* _Direction_:
According to the company profile of Goodricke Group Limited, in which state is the company headquartered?

* _Document passage_:

○ ○ ○ ○

= Goodricke Group Limited =

Indian Company

Goodricke Group Limited is an India-based tea producing company headquartered in West Bengal. It is a part of the Camellia PLC UK – the world's largest private sector tea producer. The four tea producing companies in its fold include Goodricke Group Limited, Stewart Holl (India) Limited, Amgoorie India Limited and Koomber Tea Co. Pvt. Limited. The Group owns 30 gardens and 27 tea factories spread over Darjeeling, Dooars, Assam and Cachar. In recent years the Goodricke Group acquired in Assam two estates of the McLeod company being in economic difficulties. The major Darjeeling brands include Goodricke Castleton, Roasted and Margaret's Hope, while the Black (CTC) tea includes Goodricke Khaass, Goodricke Zabardast and Goodricke Chai.

○ ○ ○ ○

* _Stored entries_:
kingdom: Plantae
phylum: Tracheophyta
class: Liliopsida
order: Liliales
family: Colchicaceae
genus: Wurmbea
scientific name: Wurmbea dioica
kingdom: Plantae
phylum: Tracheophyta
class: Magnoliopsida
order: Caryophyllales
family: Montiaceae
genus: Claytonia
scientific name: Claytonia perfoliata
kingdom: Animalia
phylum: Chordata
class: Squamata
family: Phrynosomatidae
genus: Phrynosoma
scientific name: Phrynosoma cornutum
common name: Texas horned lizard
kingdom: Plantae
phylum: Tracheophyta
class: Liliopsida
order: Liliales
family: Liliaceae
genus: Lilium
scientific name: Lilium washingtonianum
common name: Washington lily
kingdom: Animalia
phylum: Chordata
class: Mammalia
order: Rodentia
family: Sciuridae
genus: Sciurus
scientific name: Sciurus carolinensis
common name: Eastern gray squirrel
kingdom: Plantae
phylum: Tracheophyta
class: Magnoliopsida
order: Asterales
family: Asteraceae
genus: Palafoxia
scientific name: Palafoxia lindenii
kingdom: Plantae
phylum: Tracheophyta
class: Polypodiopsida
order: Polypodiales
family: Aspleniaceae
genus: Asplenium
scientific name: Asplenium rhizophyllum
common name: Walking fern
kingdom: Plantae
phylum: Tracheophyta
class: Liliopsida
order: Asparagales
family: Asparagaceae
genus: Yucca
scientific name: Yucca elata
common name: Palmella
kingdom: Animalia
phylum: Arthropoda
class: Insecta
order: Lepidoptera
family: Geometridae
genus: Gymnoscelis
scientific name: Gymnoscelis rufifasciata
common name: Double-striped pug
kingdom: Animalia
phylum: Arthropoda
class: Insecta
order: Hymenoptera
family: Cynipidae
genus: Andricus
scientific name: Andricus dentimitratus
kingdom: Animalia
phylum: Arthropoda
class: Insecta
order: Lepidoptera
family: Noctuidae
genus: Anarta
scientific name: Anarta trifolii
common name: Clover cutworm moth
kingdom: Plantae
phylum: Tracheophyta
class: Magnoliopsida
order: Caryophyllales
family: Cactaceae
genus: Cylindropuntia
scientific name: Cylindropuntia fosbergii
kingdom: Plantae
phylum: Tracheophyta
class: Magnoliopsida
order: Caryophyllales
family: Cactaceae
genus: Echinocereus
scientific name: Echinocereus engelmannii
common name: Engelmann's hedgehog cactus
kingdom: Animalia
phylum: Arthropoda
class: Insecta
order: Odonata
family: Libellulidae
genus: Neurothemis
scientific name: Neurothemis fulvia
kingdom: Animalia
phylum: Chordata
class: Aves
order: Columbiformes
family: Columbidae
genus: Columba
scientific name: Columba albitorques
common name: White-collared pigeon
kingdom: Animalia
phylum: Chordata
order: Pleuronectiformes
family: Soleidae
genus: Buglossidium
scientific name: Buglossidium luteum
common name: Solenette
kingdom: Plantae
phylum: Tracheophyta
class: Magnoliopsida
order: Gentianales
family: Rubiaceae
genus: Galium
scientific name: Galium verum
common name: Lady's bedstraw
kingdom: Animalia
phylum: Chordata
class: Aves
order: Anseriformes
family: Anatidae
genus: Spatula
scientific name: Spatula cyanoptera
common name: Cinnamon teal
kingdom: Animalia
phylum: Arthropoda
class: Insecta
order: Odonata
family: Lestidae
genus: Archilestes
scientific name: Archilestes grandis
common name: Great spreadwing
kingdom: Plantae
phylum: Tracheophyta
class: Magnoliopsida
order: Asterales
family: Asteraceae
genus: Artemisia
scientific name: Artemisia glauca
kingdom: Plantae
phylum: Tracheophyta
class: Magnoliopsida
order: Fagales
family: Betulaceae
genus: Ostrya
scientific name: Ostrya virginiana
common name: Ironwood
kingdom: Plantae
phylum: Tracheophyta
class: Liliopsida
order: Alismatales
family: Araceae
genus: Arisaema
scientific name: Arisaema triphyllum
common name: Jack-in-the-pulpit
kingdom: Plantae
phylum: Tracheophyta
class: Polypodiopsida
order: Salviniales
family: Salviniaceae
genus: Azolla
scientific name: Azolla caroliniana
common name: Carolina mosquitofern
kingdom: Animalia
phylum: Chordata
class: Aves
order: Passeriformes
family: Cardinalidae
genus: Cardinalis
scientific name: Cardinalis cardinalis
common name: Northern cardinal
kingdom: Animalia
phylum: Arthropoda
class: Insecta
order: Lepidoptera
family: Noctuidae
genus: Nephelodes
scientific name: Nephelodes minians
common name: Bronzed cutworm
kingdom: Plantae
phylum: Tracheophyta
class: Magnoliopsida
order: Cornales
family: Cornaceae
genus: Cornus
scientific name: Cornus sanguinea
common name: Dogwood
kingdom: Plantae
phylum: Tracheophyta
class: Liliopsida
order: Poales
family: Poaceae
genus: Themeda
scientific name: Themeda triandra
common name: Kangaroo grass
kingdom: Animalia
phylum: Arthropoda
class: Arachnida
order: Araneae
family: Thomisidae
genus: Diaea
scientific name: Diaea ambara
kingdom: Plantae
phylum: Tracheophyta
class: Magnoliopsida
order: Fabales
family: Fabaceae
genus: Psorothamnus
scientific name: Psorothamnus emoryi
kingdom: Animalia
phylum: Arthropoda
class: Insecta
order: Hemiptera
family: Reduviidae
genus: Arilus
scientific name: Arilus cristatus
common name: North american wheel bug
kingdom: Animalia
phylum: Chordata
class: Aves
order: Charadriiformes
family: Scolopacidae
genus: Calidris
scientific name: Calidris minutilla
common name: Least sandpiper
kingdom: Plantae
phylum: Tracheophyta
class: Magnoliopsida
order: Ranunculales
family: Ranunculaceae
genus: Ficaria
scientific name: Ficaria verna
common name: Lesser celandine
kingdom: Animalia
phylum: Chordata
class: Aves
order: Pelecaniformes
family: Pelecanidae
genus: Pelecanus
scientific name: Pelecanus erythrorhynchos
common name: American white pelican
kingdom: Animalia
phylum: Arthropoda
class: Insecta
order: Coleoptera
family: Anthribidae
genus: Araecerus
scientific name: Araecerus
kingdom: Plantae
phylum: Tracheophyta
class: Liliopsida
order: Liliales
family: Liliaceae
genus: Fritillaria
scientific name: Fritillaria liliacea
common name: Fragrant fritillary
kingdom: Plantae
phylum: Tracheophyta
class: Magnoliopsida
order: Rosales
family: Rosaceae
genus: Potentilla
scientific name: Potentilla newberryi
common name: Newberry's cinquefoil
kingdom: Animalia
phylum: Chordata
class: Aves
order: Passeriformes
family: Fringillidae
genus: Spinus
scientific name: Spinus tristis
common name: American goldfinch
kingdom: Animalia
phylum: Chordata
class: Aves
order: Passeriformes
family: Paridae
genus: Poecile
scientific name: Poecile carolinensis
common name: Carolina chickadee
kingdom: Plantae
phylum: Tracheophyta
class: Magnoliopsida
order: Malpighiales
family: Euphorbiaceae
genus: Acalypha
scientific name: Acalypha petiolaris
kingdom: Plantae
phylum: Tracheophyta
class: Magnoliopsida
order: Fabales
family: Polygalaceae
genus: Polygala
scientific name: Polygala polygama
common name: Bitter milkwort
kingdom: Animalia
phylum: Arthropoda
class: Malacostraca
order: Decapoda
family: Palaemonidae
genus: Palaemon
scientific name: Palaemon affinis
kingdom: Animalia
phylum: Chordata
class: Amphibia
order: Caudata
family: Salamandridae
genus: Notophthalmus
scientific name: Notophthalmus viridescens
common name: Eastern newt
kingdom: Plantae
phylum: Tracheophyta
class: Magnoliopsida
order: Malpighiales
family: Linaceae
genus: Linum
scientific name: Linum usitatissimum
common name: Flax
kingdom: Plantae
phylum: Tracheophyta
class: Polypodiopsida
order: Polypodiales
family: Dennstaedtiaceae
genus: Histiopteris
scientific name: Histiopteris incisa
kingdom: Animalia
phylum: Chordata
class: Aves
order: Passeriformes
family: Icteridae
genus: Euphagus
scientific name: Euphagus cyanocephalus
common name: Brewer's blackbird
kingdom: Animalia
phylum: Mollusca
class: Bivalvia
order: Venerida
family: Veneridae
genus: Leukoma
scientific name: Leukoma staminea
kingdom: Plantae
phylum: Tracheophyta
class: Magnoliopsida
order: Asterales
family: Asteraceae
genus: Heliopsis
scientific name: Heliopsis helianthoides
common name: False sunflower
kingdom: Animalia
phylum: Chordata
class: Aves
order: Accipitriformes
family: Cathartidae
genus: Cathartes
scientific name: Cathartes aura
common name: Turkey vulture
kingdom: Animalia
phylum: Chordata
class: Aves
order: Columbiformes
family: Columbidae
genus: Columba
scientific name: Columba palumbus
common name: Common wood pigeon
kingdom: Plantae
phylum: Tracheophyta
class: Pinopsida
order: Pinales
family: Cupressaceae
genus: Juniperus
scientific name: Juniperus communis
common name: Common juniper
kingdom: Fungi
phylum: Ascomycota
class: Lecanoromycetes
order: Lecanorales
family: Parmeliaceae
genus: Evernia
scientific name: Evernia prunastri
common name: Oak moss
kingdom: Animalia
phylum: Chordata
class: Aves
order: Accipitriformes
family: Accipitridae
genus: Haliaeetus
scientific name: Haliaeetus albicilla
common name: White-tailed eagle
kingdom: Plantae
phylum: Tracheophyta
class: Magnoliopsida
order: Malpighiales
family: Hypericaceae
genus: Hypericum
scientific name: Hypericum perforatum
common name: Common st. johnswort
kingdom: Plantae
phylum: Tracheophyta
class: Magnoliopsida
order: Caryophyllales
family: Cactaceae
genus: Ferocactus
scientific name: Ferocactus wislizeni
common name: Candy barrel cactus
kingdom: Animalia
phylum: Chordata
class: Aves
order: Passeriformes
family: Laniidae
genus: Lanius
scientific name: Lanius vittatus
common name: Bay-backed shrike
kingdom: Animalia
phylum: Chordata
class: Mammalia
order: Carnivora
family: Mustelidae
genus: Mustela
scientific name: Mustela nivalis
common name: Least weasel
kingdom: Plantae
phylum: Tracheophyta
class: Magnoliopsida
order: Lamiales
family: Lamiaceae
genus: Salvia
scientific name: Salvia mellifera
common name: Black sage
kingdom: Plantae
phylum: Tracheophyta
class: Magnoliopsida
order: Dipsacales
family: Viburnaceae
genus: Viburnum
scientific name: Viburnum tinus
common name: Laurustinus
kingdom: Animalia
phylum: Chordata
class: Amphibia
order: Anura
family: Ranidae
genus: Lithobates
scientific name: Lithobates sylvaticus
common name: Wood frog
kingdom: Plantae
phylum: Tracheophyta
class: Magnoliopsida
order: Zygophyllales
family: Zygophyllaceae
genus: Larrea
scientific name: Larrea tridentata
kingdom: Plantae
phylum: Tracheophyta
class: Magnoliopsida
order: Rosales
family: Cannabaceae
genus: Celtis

○ ○ ○ ○

* _Solution_:
West Bengal